I have known Yingyi for many years. Like Masahiko Aoki and Gérard Roland I have mentioned before, his research was in comparative and institutional economics. He suffered a lot during the Cultural Revolution, but then thrived in the post-reform period and became a major theorist of that reform. He introduced me to a leading Chinese journalist Xiao Meng. I have met her a few times on my later visits to Beijing. She did not speak much English but was quite well-read in the Economics literature. Over the years she got many of my journal articles translated in Mandarin.
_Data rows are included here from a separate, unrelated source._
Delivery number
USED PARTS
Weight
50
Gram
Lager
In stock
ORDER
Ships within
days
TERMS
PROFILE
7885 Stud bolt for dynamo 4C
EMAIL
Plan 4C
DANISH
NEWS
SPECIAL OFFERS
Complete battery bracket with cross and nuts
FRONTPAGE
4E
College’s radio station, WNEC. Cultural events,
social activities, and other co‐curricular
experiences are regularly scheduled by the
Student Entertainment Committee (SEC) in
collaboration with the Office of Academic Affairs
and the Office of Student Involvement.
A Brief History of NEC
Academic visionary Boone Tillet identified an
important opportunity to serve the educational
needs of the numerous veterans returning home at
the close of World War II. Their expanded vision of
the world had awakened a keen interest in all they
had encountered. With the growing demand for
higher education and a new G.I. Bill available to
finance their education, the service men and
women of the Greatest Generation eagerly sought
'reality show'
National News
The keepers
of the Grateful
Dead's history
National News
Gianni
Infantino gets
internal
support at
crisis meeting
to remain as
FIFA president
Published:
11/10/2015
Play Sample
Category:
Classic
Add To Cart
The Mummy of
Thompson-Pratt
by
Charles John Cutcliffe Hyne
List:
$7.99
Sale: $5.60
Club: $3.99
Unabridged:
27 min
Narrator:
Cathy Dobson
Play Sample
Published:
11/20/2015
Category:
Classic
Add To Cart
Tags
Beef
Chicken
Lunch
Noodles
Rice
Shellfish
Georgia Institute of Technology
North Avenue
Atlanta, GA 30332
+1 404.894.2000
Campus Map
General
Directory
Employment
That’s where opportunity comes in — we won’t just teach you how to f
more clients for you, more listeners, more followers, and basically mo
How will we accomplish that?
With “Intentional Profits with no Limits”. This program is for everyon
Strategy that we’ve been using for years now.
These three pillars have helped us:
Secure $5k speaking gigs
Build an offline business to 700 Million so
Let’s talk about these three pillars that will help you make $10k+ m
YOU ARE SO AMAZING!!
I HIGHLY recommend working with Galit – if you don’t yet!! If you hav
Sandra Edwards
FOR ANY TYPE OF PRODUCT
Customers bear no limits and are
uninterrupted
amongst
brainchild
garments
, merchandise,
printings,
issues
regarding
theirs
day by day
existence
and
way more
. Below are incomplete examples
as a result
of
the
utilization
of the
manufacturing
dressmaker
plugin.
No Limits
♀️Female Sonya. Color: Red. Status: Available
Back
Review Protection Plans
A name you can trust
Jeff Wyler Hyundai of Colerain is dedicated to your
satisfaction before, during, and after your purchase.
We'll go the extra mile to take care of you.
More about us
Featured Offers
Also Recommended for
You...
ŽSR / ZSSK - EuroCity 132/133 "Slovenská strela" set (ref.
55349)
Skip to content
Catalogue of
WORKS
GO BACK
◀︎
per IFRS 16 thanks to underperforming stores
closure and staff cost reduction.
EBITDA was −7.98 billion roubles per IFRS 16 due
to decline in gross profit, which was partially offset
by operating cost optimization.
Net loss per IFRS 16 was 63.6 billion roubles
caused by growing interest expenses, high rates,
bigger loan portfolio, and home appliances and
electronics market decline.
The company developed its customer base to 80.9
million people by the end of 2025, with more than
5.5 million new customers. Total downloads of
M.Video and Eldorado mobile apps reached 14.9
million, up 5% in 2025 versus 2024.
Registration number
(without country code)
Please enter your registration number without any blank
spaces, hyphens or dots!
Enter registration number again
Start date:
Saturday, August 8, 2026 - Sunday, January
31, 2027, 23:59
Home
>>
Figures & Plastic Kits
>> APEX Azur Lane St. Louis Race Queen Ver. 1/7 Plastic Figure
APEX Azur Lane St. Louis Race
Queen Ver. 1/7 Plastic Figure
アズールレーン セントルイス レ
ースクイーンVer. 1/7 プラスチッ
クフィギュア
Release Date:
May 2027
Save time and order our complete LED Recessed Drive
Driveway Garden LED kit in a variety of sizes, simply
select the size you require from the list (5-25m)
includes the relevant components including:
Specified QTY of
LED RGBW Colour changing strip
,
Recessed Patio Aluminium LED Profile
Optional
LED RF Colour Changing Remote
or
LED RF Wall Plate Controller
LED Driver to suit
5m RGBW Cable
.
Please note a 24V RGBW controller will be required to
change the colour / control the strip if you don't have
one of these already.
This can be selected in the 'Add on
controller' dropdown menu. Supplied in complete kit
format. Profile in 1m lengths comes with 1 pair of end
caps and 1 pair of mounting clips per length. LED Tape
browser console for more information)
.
One time she took me out to lunch along with some of her junior colleagues. After lunch she said her home was within walking distance, if I’d care to visit. I agreed and we went to a lovely house with a traditional courtyard and a lot of greenery. In her living room she showed me a photo of Mao with herself as a teenage girl with a red scarf—apparently she was a Red Guard during the Cultural Revolution (later I heard that her father served as a Minister in Mao’s government). She knew of my interest in films, so she took me to another room stacked with thousands of DVD’s, most of them of foreign films—she said with a large grin that all of those DVD’s were, of course, pirated. (I was reminded of Joe Stiglitz telling me that once walking in a Chinese city he saw a big photo of his on the window of a bookstore; he walked in, saw hundreds of copies of his books piled up and soon realized that they were all pirated editions. For a moment Joe was not sure if he should be sad for loss of his royalty income or glad by this kind of publicity—in the end, he decided to be glad, as in any case he is not a strong believer in intellectual property rights.)
At the end of my visit to her home Xiao Meng told me that she was particularly interested in showing me her long-time home because soon it was going to be demolished by the city authorities as part of a big highway construction project. Her associates told me that because she was well-connected the authorities gave her some time before demolishing the house. I have heard that for common people quite often when the authorities decide to demolish a house, the residents or home-owners do not get much notice. One morning you wake up and see your outer wall marked with a large Chinese character, meaning ‘Raze’, and that’s your notice.